• _Material for the task_
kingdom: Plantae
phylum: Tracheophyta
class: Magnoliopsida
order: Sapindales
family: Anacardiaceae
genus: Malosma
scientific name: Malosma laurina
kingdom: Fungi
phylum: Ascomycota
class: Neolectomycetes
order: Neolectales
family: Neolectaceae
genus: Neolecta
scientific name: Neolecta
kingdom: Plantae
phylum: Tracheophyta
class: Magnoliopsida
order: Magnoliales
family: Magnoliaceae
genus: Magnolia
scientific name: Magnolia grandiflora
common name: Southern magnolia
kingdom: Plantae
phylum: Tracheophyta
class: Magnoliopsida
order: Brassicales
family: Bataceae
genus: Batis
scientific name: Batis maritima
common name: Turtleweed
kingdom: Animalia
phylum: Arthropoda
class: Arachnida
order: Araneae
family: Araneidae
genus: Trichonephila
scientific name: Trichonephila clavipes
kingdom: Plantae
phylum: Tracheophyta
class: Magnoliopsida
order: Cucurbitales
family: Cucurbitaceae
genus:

• _Aim of the task_
Output every line of the records above verbatim, in their original order, with nothing added or omitted.

• _Answer to the exercise_
kingdom: Plantae
phylum: Tracheophyta
class: Magnoliopsida
order: Sapindales
family: Anacardiaceae
genus: Malosma
scientific name: Malosma laurina
kingdom: Fungi
phylum: Ascomycota
class: Neolectomycetes
order: Neolectales
family: Neolectaceae
genus: Neolecta
scientific name: Neolecta
kingdom: Plantae
phylum: Tracheophyta
class: Magnoliopsida
order: Magnoliales
family: Magnoliaceae
genus: Magnolia
scientific name: Magnolia grandiflora
common name: Southern magnolia
kingdom: Plantae
phylum: Tracheophyta
class: Magnoliopsida
order: Brassicales
family: Bataceae
genus: Batis
scientific name: Batis maritima
common name: Turtleweed
kingdom: Animalia
phylum: Arthropoda
class: Arachnida
order: Araneae
family: Araneidae
genus: Trichonephila
scientific name: Trichonephila clavipes
kingdom: Plantae
phylum: Tracheophyta
class: Magnoliopsida
order: Cucurbitales
family: Cucurbitaceae
genus:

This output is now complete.